■ Work to complete
a) Copy word for word the part of the Baltimore slave trade passage from "Frederick Douglass was" up to and including "cover of darkness.".
b) List every geographic place name mentioned in the Baltimore slave trade passage.
c) Please extend the Baltimore slave trade passage, picking up after its last sentence.

(Full disclosure: David Bramble is the son of Baltimore Times publisher, Joy Bramble)

“I lived on Philpot Street, Fell’s Point, Baltimore, and have watched from the wharves, the slave ships in the basin, anchored from the shore. With their cargoes of human flesh, waiting for favorable winds to waft them down the Chesapeake…in the deep still darkness of midnight, I have been often aroused by the dead heavy footsteps, and the piteous cries of the chained gangs that passed our door.”

Frederick Douglass was describing the palpable terror he experienced whenever hearing the weary trudging of the weeping enslaved shackled men, women and children absconded from the cluster of slave jails (or pens) that warehoused them in the Inner Harbor until transported on bare feet along Pratt Street to waiting cargo ships headed south, under cover of darkness.

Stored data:
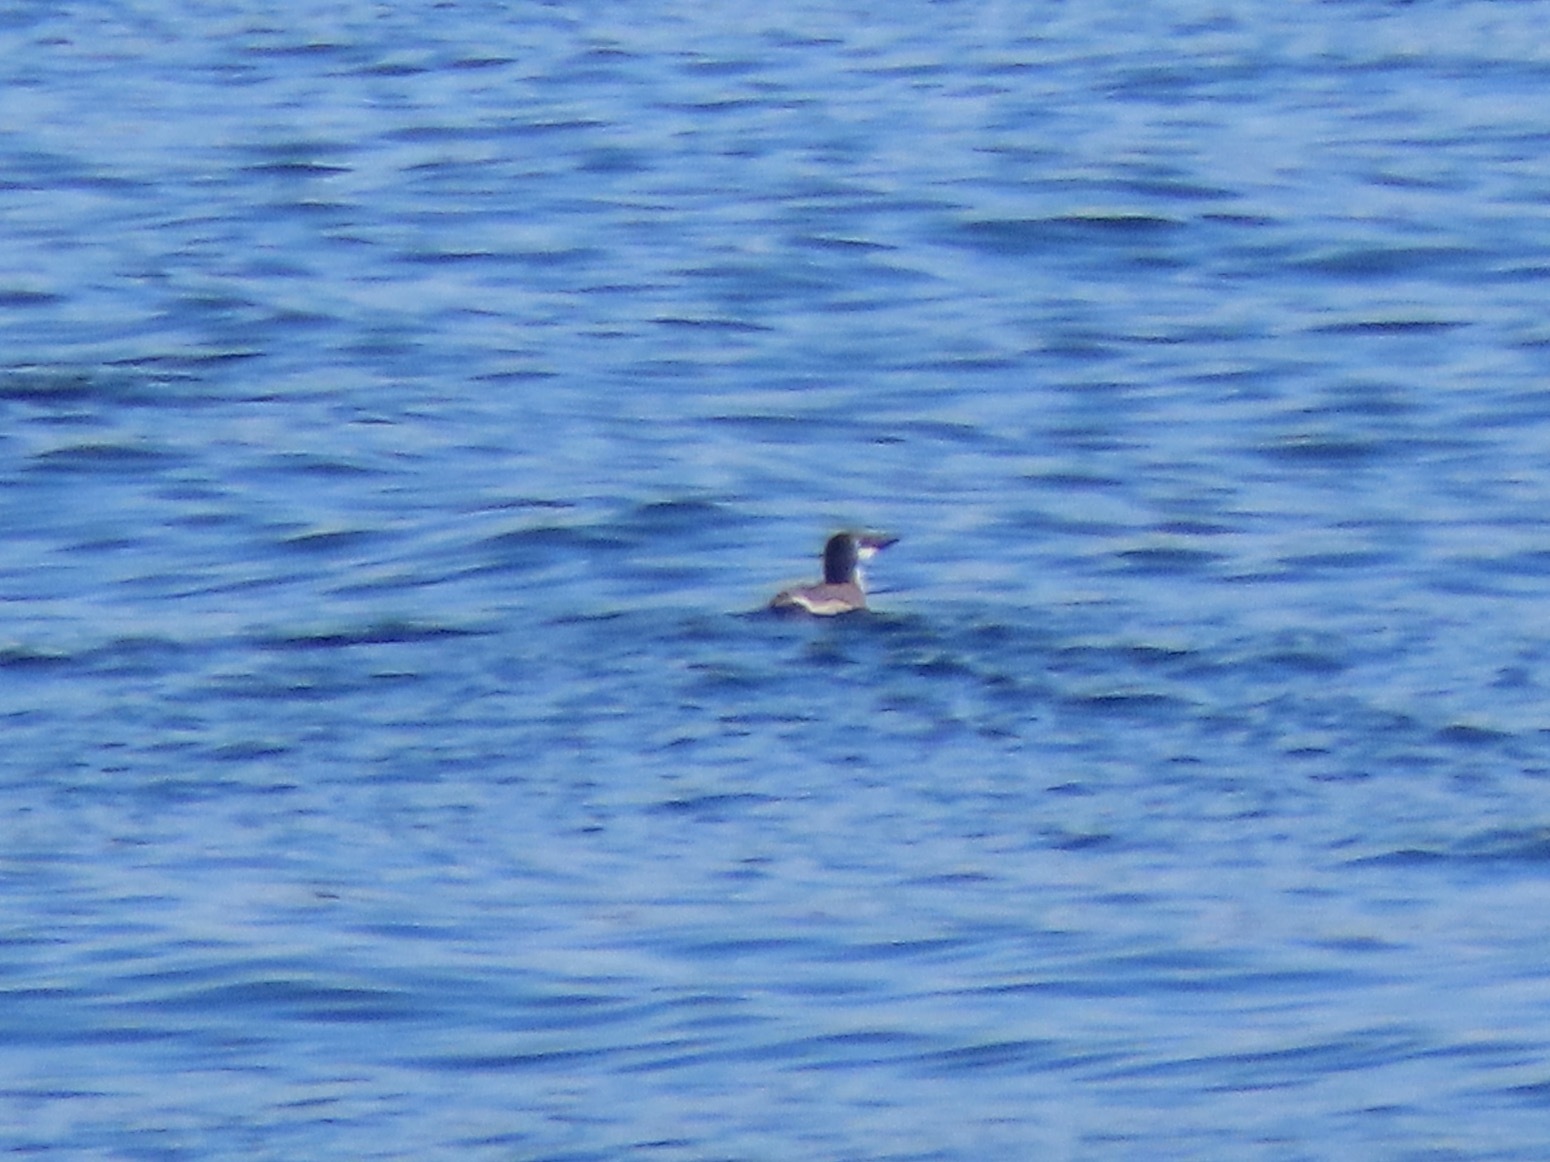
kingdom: Animalia
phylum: Chordata
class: Aves
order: Charadriiformes
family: Alcidae
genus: Uria
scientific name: Uria aalge
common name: Common murre
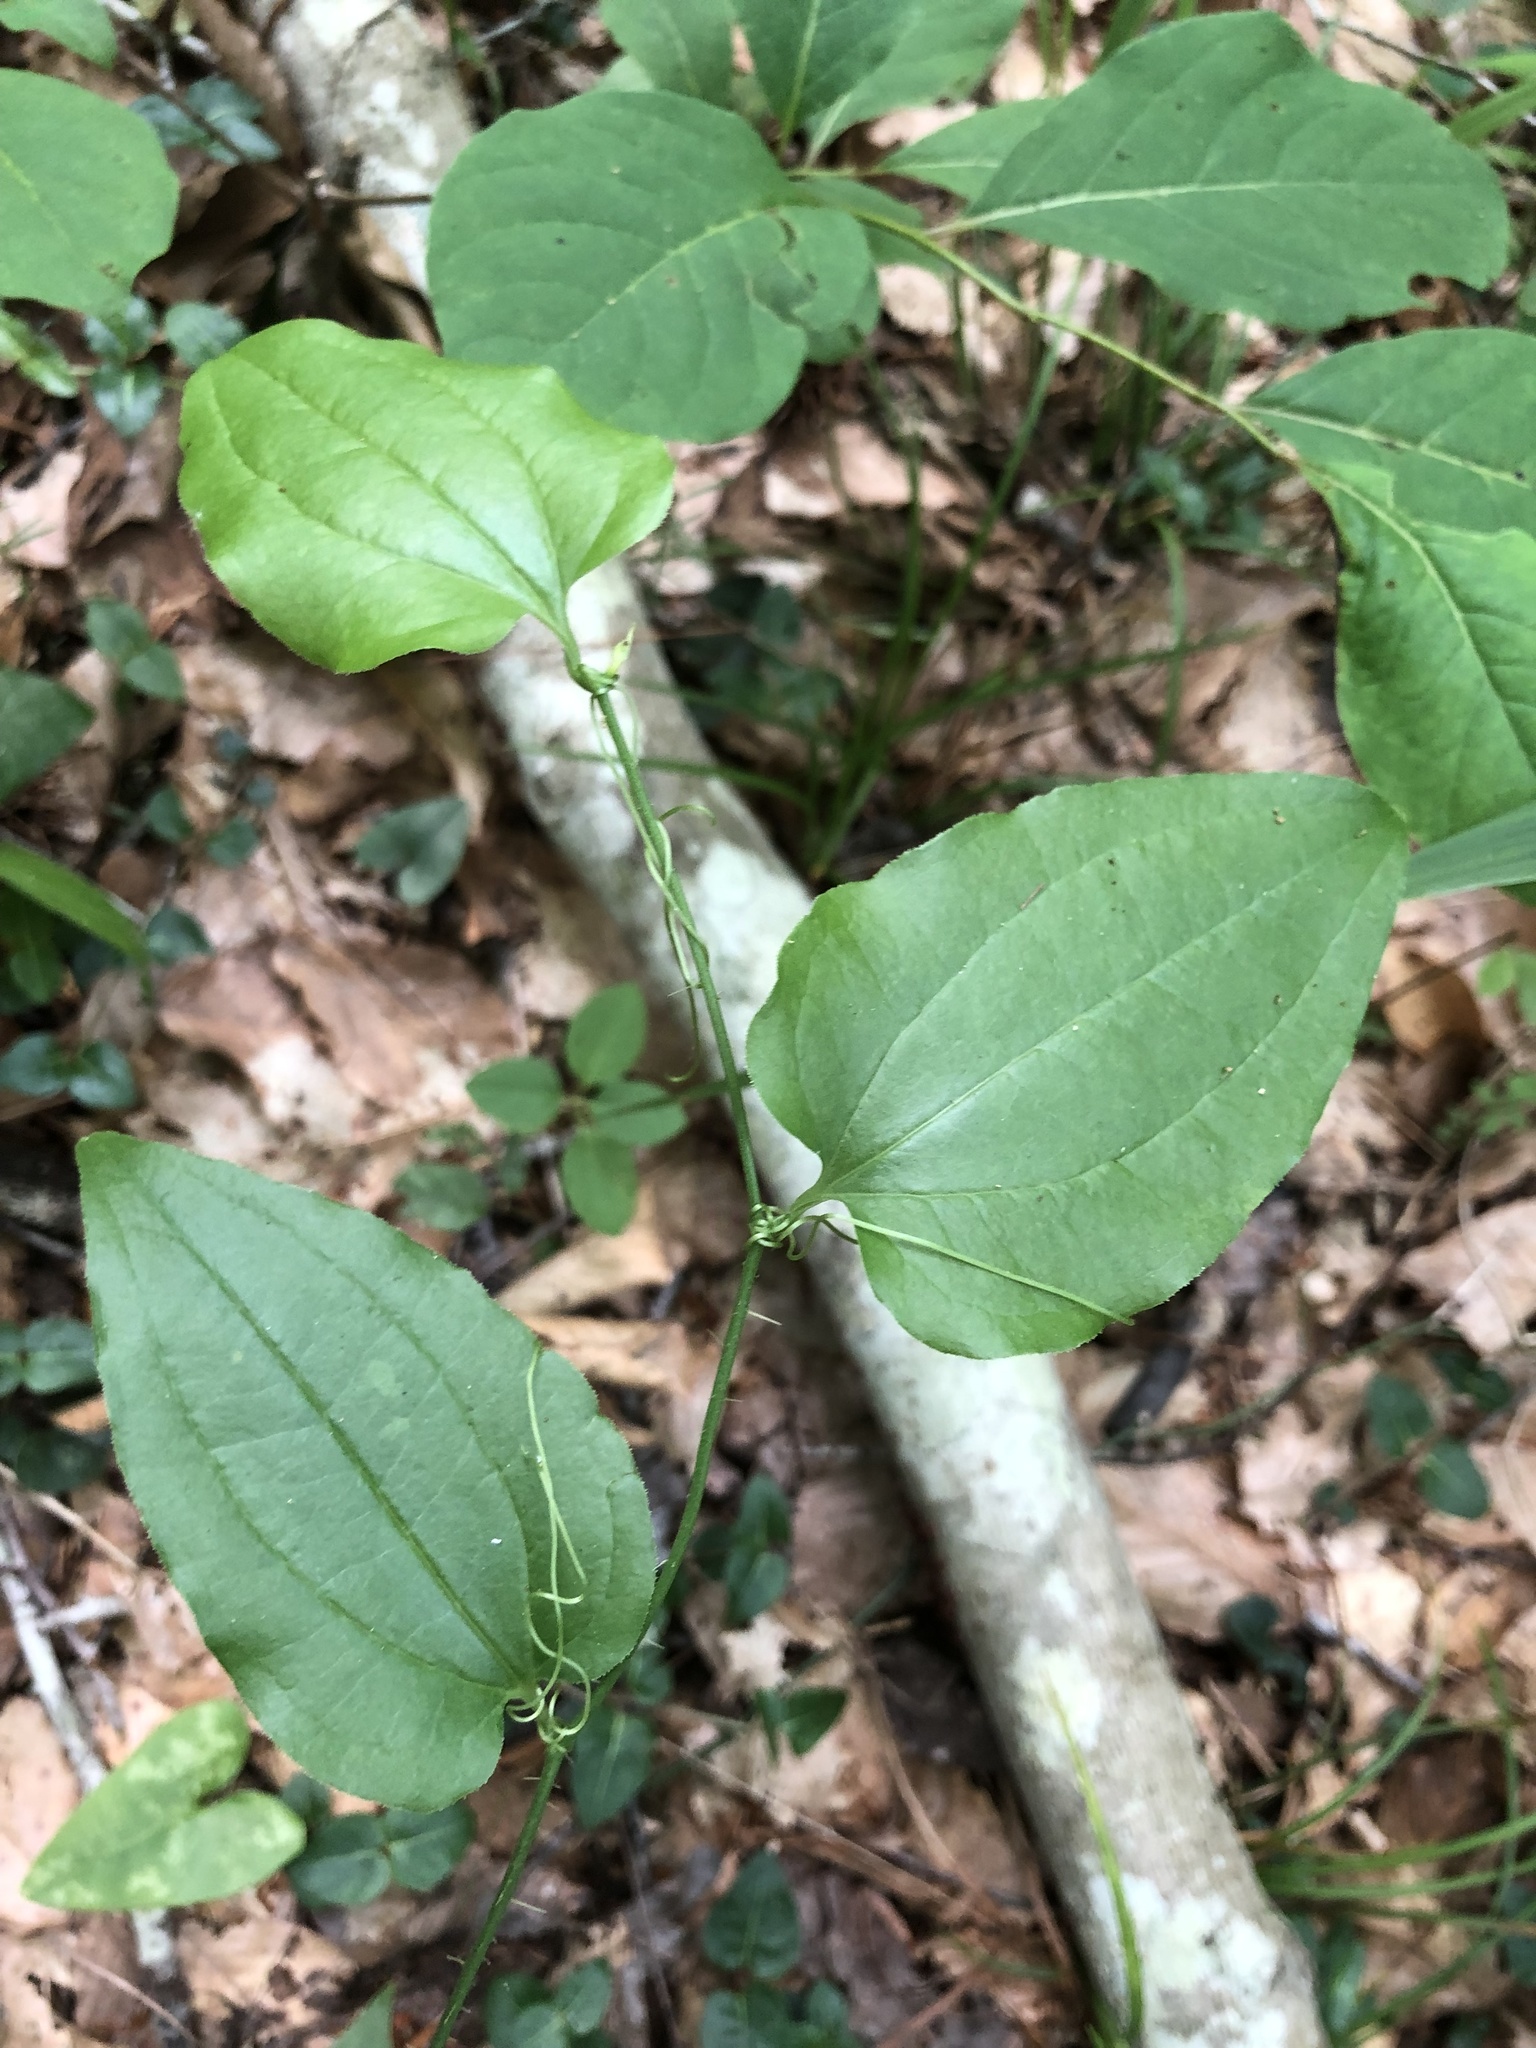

■ Task-by-task answers
a)
Frederick Douglass was describing the palpable terror he experienced whenever hearing the weary trudging of the weeping enslaved shackled men, women and children absconded from the cluster of slave jails (or pens) that warehoused them in the Inner Harbor until transported on bare feet along Pratt Street to waiting cargo ships headed south, under cover of darkness.

b) Philpot Street, Fell's Point, Baltimore, the Chesapeake, the Inner Harbor, Pratt Street

c)
At its height, between 1820 and 1860, Baltimore City’s slavery industry was the robust economic engine that drove commerce in the region. Its Inner Harbor-based economic and logistical infrastructure was primarily comprised of an estimated fourteen taverns and inns, six auction houses, three municipal general intelligence offices, four municipal-owned public marketplace and thirteen slave pens. The unacknowledged marketing, advertising, and promotional driver of slavery was the Baltimore Sun.

Baltimore’s Inner Harbor Slave Trade Industry in the 1800s
Markers showing Inner Harbor slavery industry infrastructure
Source: Baltimore Heritage/Johns Hopkins

There was also a brigade of ancillary businesses located in the vicinity of the Inner Harbor that serviced slavery. Purveyors of restraints and shackles, legal and insurance services, vendors of provisions required to sustain the slaves, medical services, slave police and their related administrative bureaucracies.  Commerce flourished in Baltimore’s Central Business District, driven by activity in the Inner Harbor district much as it does today except that African slaves were the principal commodity.

Roughly six generations later, 163 years, most engage the Inner Harbor for food and fun, relaxation, entertainment, or conduct personal or professional business downtown, having no idea of the horrors and inhumanity that took place there for nearly a century of Baltimore’s recent history. In that span of time, however, a Black man has gone from being the Inner Harbor’s featured currency, to the Inner Harbor’s owner.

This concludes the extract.